Banks say they may go as far as forgiving part of mortgages in an effort to make it easier for borrowers to pay off their debts and for banks to avoid losses from selling their loan portfolios to funds. Haircuts on mortgage loans have never been an option until now.
The first possibility under consideration concerns splitting the loan and forgiving a part of it: The first part would be calculated based on the market value of the property and the debtor’s capacity for repayment. The part the borrower would have to pay would be half of the normal amount, with the rest being frozen for a period agreed with the bank. The lender could commit to writing off the rest of the loan at the end of the loan period if the borrower has been consistent in paying and does not have any other property that could be liquidated.
The second option for a partial write-off is just before the sale of the loan to funds. In this scenario, the banks would propose to the debtor a settlement that could include writing off part of the loan, provided that the borrower was consistent in his or her payments. However, the proposal for the buyout of the loan by the debtor should not be as low as the price offered to the fund, as that would contaminate the bank’s entire portfolio and could persuade debtors not to pay off their debts.
Meanwhile, Michalis Sallas, honorary chairman at Piraeus Bank, on Thursday proposed a “sale and leaseback” solution for properties on which bad mortgages have been secured.
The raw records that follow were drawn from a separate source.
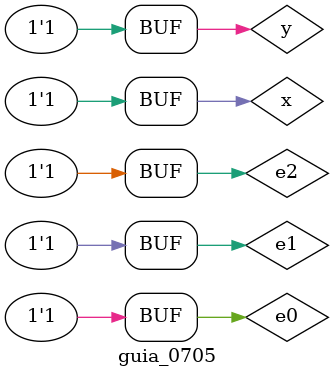
<source format=v>
module mux (output w, input x, input y, input e2, input e1, input e0);
	wire ne2, ne1, ne0;
	wire nxy, andxy, nandxy, xorxy, xnorxy, orxy, norxy;
	wire and1, and2, and3, and4, and5, and6, and7;

	not  NOT2   (ne2, e2);
	not  NOT1   (ne1, e1);
	not  NOT0   (ne0, e0);

	not  NOTXY  (nxy, x);
	and  ANDXY  (andxy, x, y);
	nand NANDXY (nandxy, x, y);
	xor  XORXY  (xorxy, x, y);
	xnor XNORXY (xnorxy, x, y);
	or   ORXY   (orxy, x, y);
	nor  NORXY  (norxy, x, y);

	and  AND1   (and1, nxy, ne2, ne1, ne0);
	and  AND2   (and2, andxy, ne2, ne1, e0);
	and  AND3   (and3, nandxy, ne2, e1, ne0);
	and  AND4   (and4, xorxy, ne2, e1, e0);
	and  AND5   (and5, xnorxy, e2, ne1, ne0);
	and  AND6   (and6, orxy, e2, ne1, e0);
	and  AND7   (and7, norxy, e2, e1, ne0);

	or   RESP   (w, and1, and2, and3, and4, and5, and6, and7);
endmodule // mux

module guia_0705;
	reg x, y;
	reg e2, e1, e0;
	wire w;

	mux MUX (w, x, y, e2, e1, e0);

	initial begin : start
		x = 1'b0; y = 1'b0; e2 = 1'b0; e1 = 1'b0; e0 = 1'b0;
	end // start

	initial begin : main
		$display("x y 2 1 0 w");
		#1 $monitor("%b %b %b %b %b %b", x, y, e2, e1, e0, w);

		#1 x = 1'b0; y = 1'b0; e2 = 1'b0; e1 = 1'b0; e0 = 1'b0;
		#1 x = 1'b0; y = 1'b0; e2 = 1'b0; e1 = 1'b0; e0 = 1'b1;
		#1 x = 1'b0; y = 1'b0; e2 = 1'b0; e1 = 1'b1; e0 = 1'b0;
		#1 x = 1'b0; y = 1'b0; e2 = 1'b0; e1 = 1'b1; e0 = 1'b1;
		#1 x = 1'b0; y = 1'b0; e2 = 1'b1; e1 = 1'b0; e0 = 1'b0;
		#1 x = 1'b0; y = 1'b0; e2 = 1'b1; e1 = 1'b0; e0 = 1'b1;
		#1 x = 1'b0; y = 1'b0; e2 = 1'b1; e1 = 1'b1; e0 = 1'b0;
		#1 x = 1'b0; y = 1'b0; e2 = 1'b1; e1 = 1'b1; e0 = 1'b1;
		
		#1 $display("");

		#1 x = 1'b0; y = 1'b1; e2 = 1'b0; e1 = 1'b0; e0 = 1'b0;
		#1 x = 1'b0; y = 1'b1; e2 = 1'b0; e1 = 1'b0; e0 = 1'b1;
		#1 x = 1'b0; y = 1'b1; e2 = 1'b0; e1 = 1'b1; e0 = 1'b0;
		#1 x = 1'b0; y = 1'b1; e2 = 1'b0; e1 = 1'b1; e0 = 1'b1;
		#1 x = 1'b0; y = 1'b1; e2 = 1'b1; e1 = 1'b0; e0 = 1'b0;
		#1 x = 1'b0; y = 1'b1; e2 = 1'b1; e1 = 1'b0; e0 = 1'b1;
		#1 x = 1'b0; y = 1'b1; e2 = 1'b1; e1 = 1'b1; e0 = 1'b0;
		#1 x = 1'b0; y = 1'b1; e2 = 1'b1; e1 = 1'b1; e0 = 1'b1;

		#1 $display("");

		#1 x = 1'b1; y = 1'b0; e2 = 1'b0; e1 = 1'b0; e0 = 1'b0;
		#1 x = 1'b1; y = 1'b0; e2 = 1'b0; e1 = 1'b0; e0 = 1'b1;
		#1 x = 1'b1; y = 1'b0; e2 = 1'b0; e1 = 1'b1; e0 = 1'b0;
		#1 x = 1'b1; y = 1'b0; e2 = 1'b0; e1 = 1'b1; e0 = 1'b1;
		#1 x = 1'b1; y = 1'b0; e2 = 1'b1; e1 = 1'b0; e0 = 1'b0;
		#1 x = 1'b1; y = 1'b0; e2 = 1'b1; e1 = 1'b0; e0 = 1'b1;
		#1 x = 1'b1; y = 1'b0; e2 = 1'b1; e1 = 1'b1; e0 = 1'b0;
		#1 x = 1'b1; y = 1'b0; e2 = 1'b1; e1 = 1'b1; e0 = 1'b1;

		#1 $display("");

		#1 x = 1'b1; y = 1'b1; e2 = 1'b0; e1 = 1'b0; e0 = 1'b0;
		#1 x = 1'b1; y = 1'b1; e2 = 1'b0; e1 = 1'b0; e0 = 1'b1;
		#1 x = 1'b1; y = 1'b1; e2 = 1'b0; e1 = 1'b1; e0 = 1'b0;
		#1 x = 1'b1; y = 1'b1; e2 = 1'b0; e1 = 1'b1; e0 = 1'b1;
		#1 x = 1'b1; y = 1'b1; e2 = 1'b1; e1 = 1'b0; e0 = 1'b0;
		#1 x = 1'b1; y = 1'b1; e2 = 1'b1; e1 = 1'b0; e0 = 1'b1;
		#1 x = 1'b1; y = 1'b1; e2 = 1'b1; e1 = 1'b1; e0 = 1'b0;
		#1 x = 1'b1; y = 1'b1; e2 = 1'b1; e1 = 1'b1; e0 = 1'b1;
	end // main

endmodule // guia_0705

</source>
He said banks could split the mortgage in two, whereby the first part of the debt, accounting for some 90 percent of the property’s value, would be proposed for sale by the bank with the borrower being able to stay in the property while paying rent. The borrower would be able to extend the duration of the loan, reducing the cost of its monthly servicing. If in five years’ time property rates have not returned to their previous level, the rest of the loan could be written off under certain conditions.